INSTRUCTIONS TO FOLLOW
Report all lines of the records that contain "Testing".

--- START ---

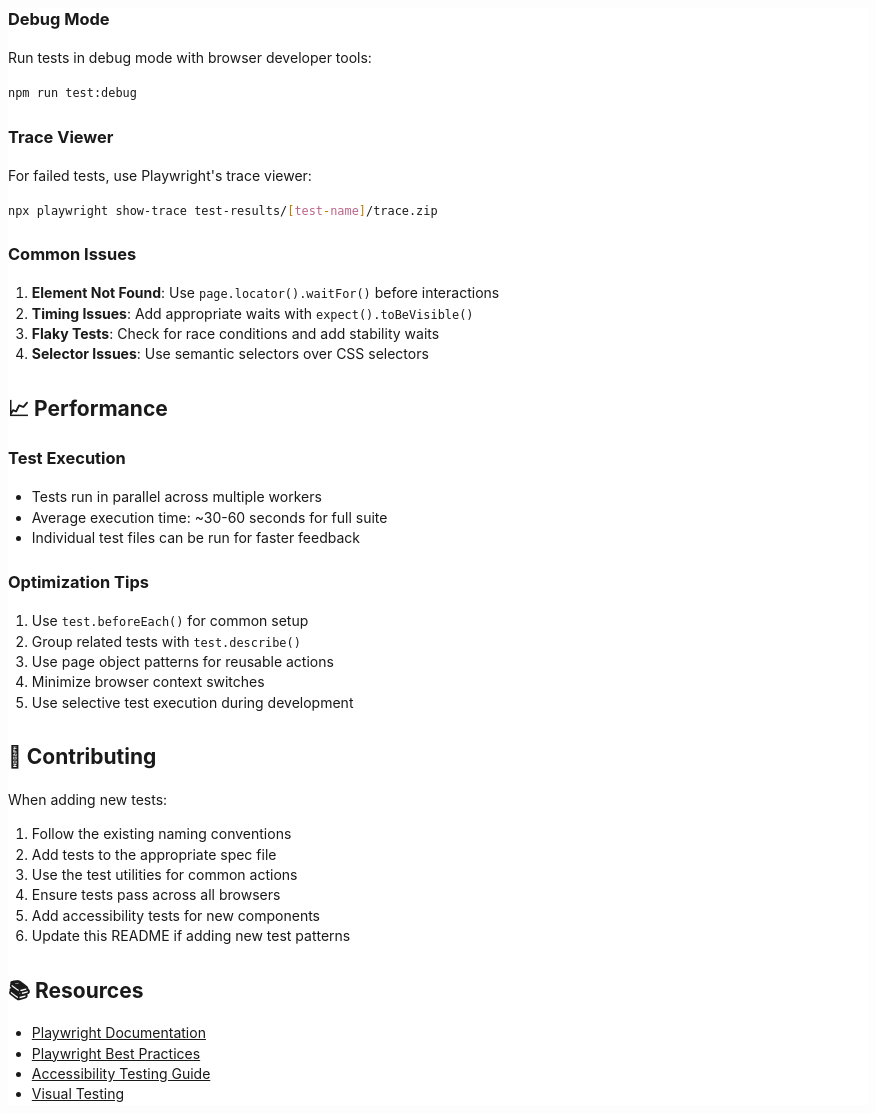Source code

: ### Debug Mode

Run tests in debug mode with browser developer tools:

```bash
npm run test:debug
```

### Trace Viewer

For failed tests, use Playwright's trace viewer:

```bash
npx playwright show-trace test-results/[test-name]/trace.zip
```

### Common Issues

1. **Element Not Found**: Use `page.locator().waitFor()` before interactions
2. **Timing Issues**: Add appropriate waits with `expect().toBeVisible()`
3. **Flaky Tests**: Check for race conditions and add stability waits
4. **Selector Issues**: Use semantic selectors over CSS selectors

## 📈 Performance

### Test Execution

- Tests run in parallel across multiple workers
- Average execution time: ~30-60 seconds for full suite
- Individual test files can be run for faster feedback

### Optimization Tips

1. Use `test.beforeEach()` for common setup
2. Group related tests with `test.describe()`
3. Use page object patterns for reusable actions
4. Minimize browser context switches
5. Use selective test execution during development

## 🤝 Contributing

When adding new tests:

1. Follow the existing naming conventions
2. Add tests to the appropriate spec file
3. Use the test utilities for common actions
4. Ensure tests pass across all browsers
5. Add accessibility tests for new components
6. Update this README if adding new test patterns

## 📚 Resources

- [Playwright Documentation](https://playwright.dev/)
- [Playwright Best Practices](https://playwright.dev/docs/best-practices)
- [Accessibility Testing Guide](https://playwright.dev/docs/accessibility-testing)
- [Visual Testing](https://playwright.dev/docs/test-screenshots)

--- END ---

WRITTEN ANSWER
- [Accessibility Testing Guide](https://playwright.dev/docs/accessibility-testing)
- [Visual Testing](https://playwright.dev/docs/test-screenshots)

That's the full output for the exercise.